## Tâches et exercices
A. D'après l'extrait de décision de justice, à quelle date a eu lieu la dernière intervention de la société DST ?
B. Reprenez l'extrait de décision de justice à la suite de sa dernière phrase.

Déclarer tant irrecevable que mal fondé l'ensemble des demandes fins et conclusions tant de la Société Digital Services Technology que de la Société Atlance France et les en débouter.
Condamner la SAS Digital Services Technology et la SAS Atlance France solidairement aux dépens de première instance et d'appel et autoriser Me Thierry Girault, membre de la S.C.P. Thierry Girault, Avocats à la Cour d'Appel d'Orléans, [Adresse 4] à recouvrer directement contre la ou les parties condamnées ceux des dépens dont il aurait fait l'avance sans avoir reçu provision, conformément aux dispositions de l'article
699 du Code de Procédure Civile.
Elle fait valoir que le tribunal de commerce s'est trompé en se fondant sur l'article
873 du code de procédure civile alors qu'elle l'avait saisi sur le fondement de l'article
145 du même code ; qu'elle justifie d'un motif légitime en établissant de multiples réclamations auprès de la société DST, en produisant un rapport d'expertise amiable qui pointe des déclenchements intempestifs du système (14 déclengements entre 19h42 et 21h57 le même jour sans fait anormal particulier) ainsi qu'un nouveau rapport d'expertise le 12 février 2021 qui pointe de nouvelles difficultés.
La société DST demande à la cour par dernières conclusions du 26 décembre 2020 de :
A titre principal,
Constater l'absence de preuve de dysfonctionnements ou désordres persistants ou récurrents et actuels dont l'origine et les conditions d'intervention seraient déterminées et liées à une défaillance du matériel,
En conséquence,
Confirmer l'Ordonnance de référé du 5 novembre 2020,
Débouter la Société Moreau Frères de l'ensemble de ses demandes
Dire n'y avoir lieu à référé
A titre subsidiaire,
Recevoir les protestations et réserves d'usage de la Société Digital Services Technology
Mettre les frais d'expertise à la charge de la Société Moreau Frères,
En tout état de cause,
Condamner la Société Moreau Frères à payer à la Société Digital Services Technology la somme de 3 000 ? au titre de l'article
700 du Code de Procédure Civile,
Condamner la Société Moreau Frères aux entiers frais et dépens.
Elle fait valoir que la société Moreau Frères ne justifie pas d'un motif légitime, puisqu'il n'existe aucun litige naissant, la Société DST ayant rempli ses obligations contractuelles et que si certaines difficultés ont pu faire jour en 2018, elles ont été réglées par sa dernière intervention le 1er mars 2018. Elle estime que l'appelante n'apporte pas la preuve d'un dysfonctionnement actuel et courant qui serait propre au matériel installé et non lié à une méconnaissance par elle de l'utilisation dudit matériel et que la seule survenance en janvier 2019 d'un déclenchement de l'alarme à 14 reprises, sans autre problème depuis le 1er mars 2018 est insuffisant.
La société Atlance France demande à la cour, par dernières conclusions du 7 avril 2021 de:
Vu les Articles
145 et
146 du code de procédure civile.

## Extrait de données
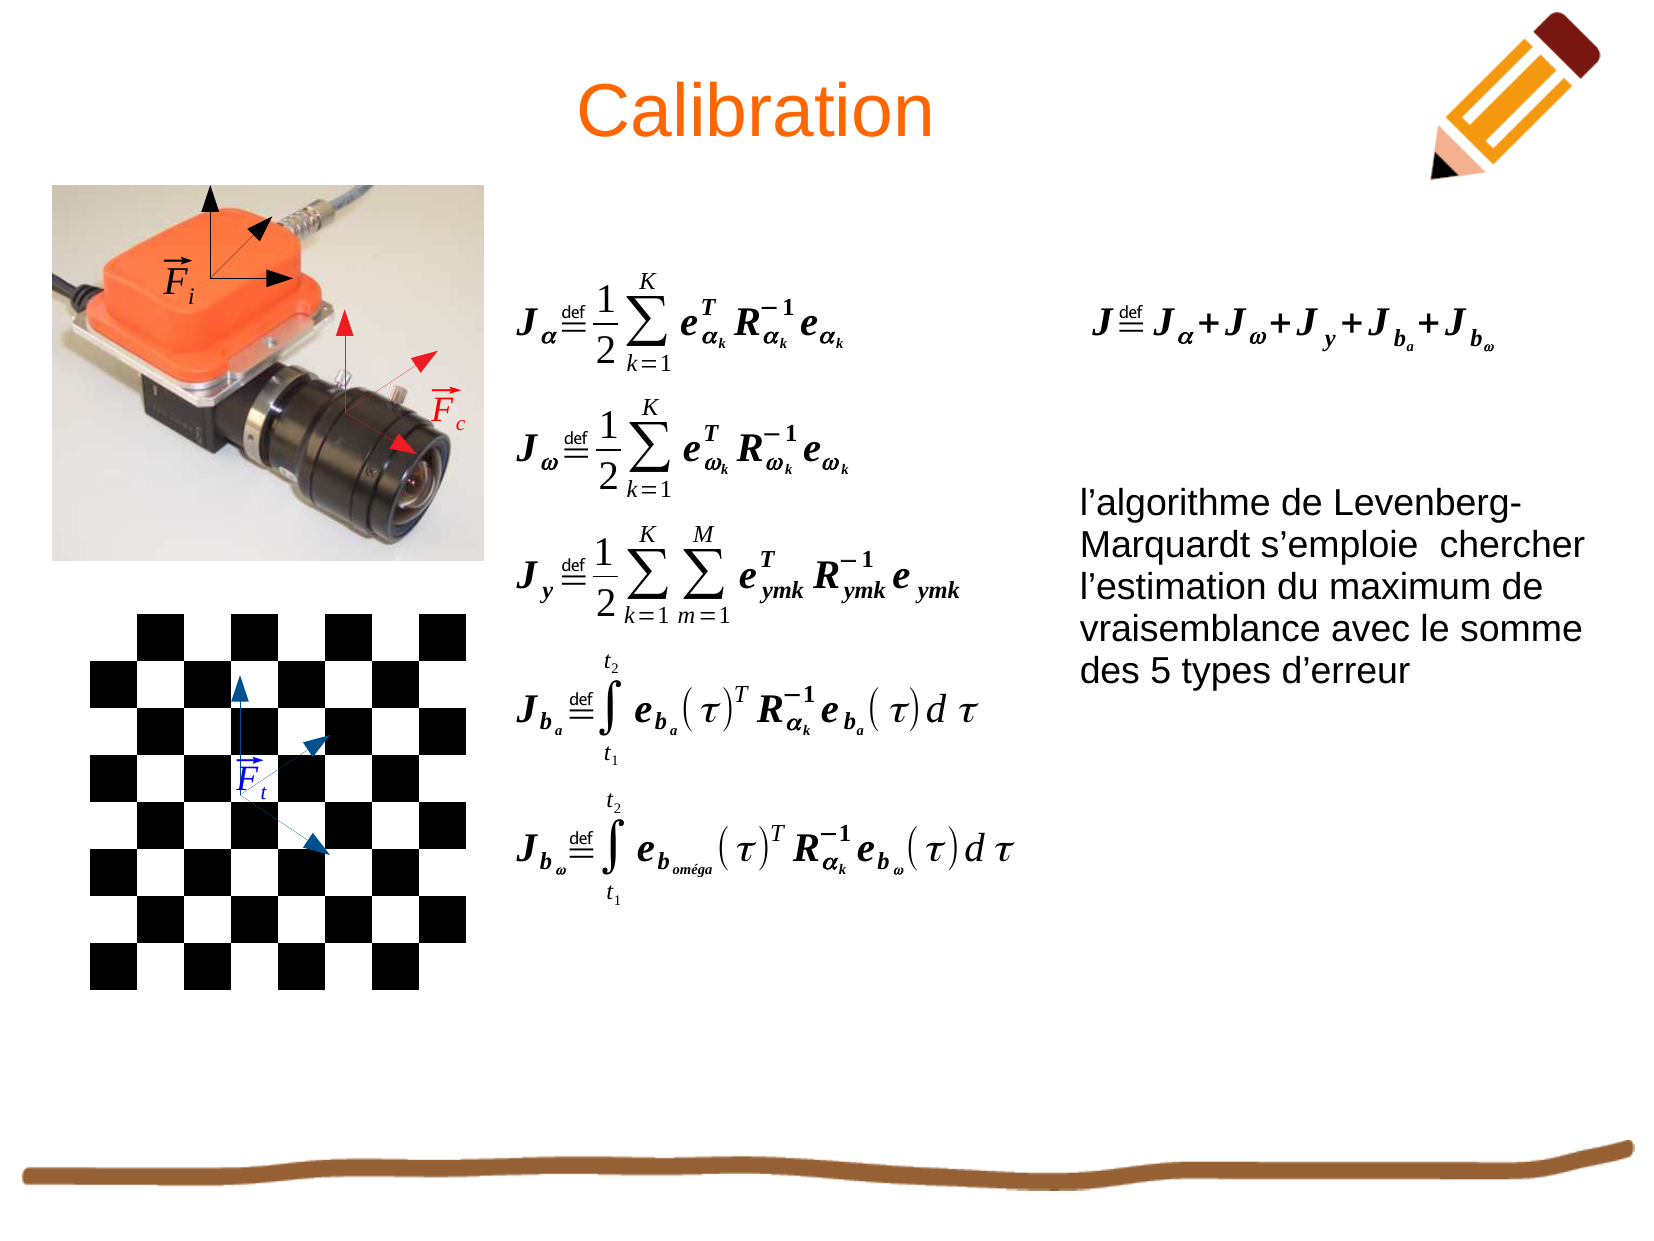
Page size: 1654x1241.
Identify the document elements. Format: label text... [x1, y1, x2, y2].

## Résultats par tâche
A. Le 1er mars 2018.

B.
Vu les pièces versées aux débats.
Dire recevable mais mal fondé l'appel interjeté par la Société Moreau Frères à l'encontre de l'ordonnance rendue par le Juge des référés du Tribunal de commerce d'Orléans le 5 novembre 2020.
Dire et juger la Société Atlance France recevable et bien fondée en ses demandes.
En conséquence :
Confirmer l'ordonnance entreprise en toutes ses dispositions.
Débouter la Société Moreau Frères de l'ensemble de ses demandes.
A titre subsidiaire, si par extraordinaire la Cour de céans devait infirmer l'ordonnance entreprise et ordonner une mesure d'expertise, condamner la Société Moreau Frères au règlement des frais d'expertise.
Condamner la Société Moreau Frères à régler à la Société Atlance France la somme de 3.000? en application des dispositions de l'Article
700 du code de procédure civile.
Condamner la Société Moreau Frères aux entiers dépens, dont distraction au profit de Maître Alexis Devauchelle, Avocat au Barreau d'Orléans, conformément aux dispositions de l'article
699 du code de procédure civile.
Elle fait valoir qu'elle n'a été informée de difficultés qu'en janvier 2020, que le loyer a toujours été réglé et que le procès-verbal de réception a été signé sans réserve. Elle relève que la société DST a procédé à deux interventions techniques sur site les 23 janvier et 1er mars 2018, répondant avec diligence et efficacité aux demandes de la société Moreau Frères, qu'il n'y a plus eu de réclamation ensuite, jusqu'à l'établissement d'un rapport d'expertise amiable le 17 juillet 2019 soit 16 mois après la dernière réclamation et sans aucun dysfonctionnement allégué dans l'intervalle, et que la société Moreau Frères a ensuite attendu plus de 12 mois avant de demander une expertise judiciaire. Elle en déduit que l'existence d'un motif légitime pour ordonner l'expertise n'est pas établie.
L'affaire a été fixée à l'audience du 27 mai 2021 en application des dispositions de l'article
905 du code de procédure civile.
Il est expressément référé aux écritures des parties pour plus ample exposé des faits ainsi que de leurs moyens et prétentions.
La clôture de la procédure a été prononcée par ordonnance du 8 avril 2021.
MOTIFS DE LA DÉCISION :
L'article
145 du code de procédure civile énonce que s'il existe un motif légitime de conserver ou d'établir avant tout procès la preuve de faits dont pourrait dépendre la solution d'un litige, les mesures d'instruction légalement admissibles peuvent être ordonnées en référé à la demande de tout intéressé, sur requête ou en référé.
Lorsqu'il statue en application de l'article
145 du code de procédure civile, le juge des référés n'est pas soumis aux conditions exigées par les articles 872 ou
873 du même code. Il n'a donc pas à rechercher s'il y a urgence ou s'il existe une contestation sérieuse ; il doit seulement vérifier qu'il existe un motif légitime, c'est-à-dire que le demandeur a un intérêt à solliciter une expertise dans la perspective d'un éventuel litige avec le défendeur.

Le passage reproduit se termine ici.